Ross McLellan, former executive vice president of State Street and president of its U.S. broker-dealer unit, was sentenced Tuesday to 18 months in prison following his conviction on federal charges of conspiring to defraud at least six State Street transition management clients by applying secret commissions to billions of dollars of securities trades.
Mr. McLellan was sentenced by U.S. District Judge Leo T. Sorokin in Boston, according to a news release from the office of U.S. Attorney Andrew Lelling. The sentence includes two years of supervised release.
Mr. Lelling's office had sought a five-year prison sentence; Mr. McLellan asked the court for a 366-day sentence.
Mr. McLellan was found guilty June 26 by a federal court jury in Boston of two counts of wire fraud, two counts of securities fraud and one count of conspiracy to commit wire fraud. He was acquitted of one count of wire fraud on a charge that he also added hidden fees to fixed-income trades conducted for funds advised by an unnamed insurance company.
Mr. McLellan and Edward Pennings, a former managing director at State Street, were charged in April 2016 by the U.S. Department of Justice with securities fraud and wire fraud as well as conspiring to commit the offenses. Mr. Pennings pleaded guilty in June 2017 to one count of conspiracy, and the Justice Department agreed to dismiss the remaining charges against him, according to court documents. He is scheduled to be sentenced Nov. 6.

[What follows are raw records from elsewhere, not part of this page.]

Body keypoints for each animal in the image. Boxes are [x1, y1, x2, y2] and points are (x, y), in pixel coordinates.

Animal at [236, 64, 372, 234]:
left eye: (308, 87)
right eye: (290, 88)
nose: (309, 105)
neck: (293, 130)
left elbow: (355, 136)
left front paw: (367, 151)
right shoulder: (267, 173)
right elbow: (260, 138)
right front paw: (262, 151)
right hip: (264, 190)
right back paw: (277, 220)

Also in June 2017, Richard Boomgaardt, former senior managing director at State Street and head of its portfolio solutions group for Europe, the Middle East and Africa, was charged with a count of wire fraud in connection with the scheme. Mr. Boomgardt pleaded guilty to the charge last July and was sentenced to one year of probation.
According to court documents, Messrs. McLellan, Pennings and Boomgaardt conspired to add secret commissions to fixed-income and equity trades performed for at least six clients of State Street's transition management business between February 2010 and September 2011. The commissions were charged on top of fees the clients had agreed to pay the bank and despite written instructions to the bank's traders that generally reflected the clients were not to be charged trading commissions.
In 2014, State Street reached a £22.9 million ($30 million) settlement with the U.K.'s Financial Conduct Authority for deliberately overcharging the six clients a total of $20.2 million from June 2010 to September 2011.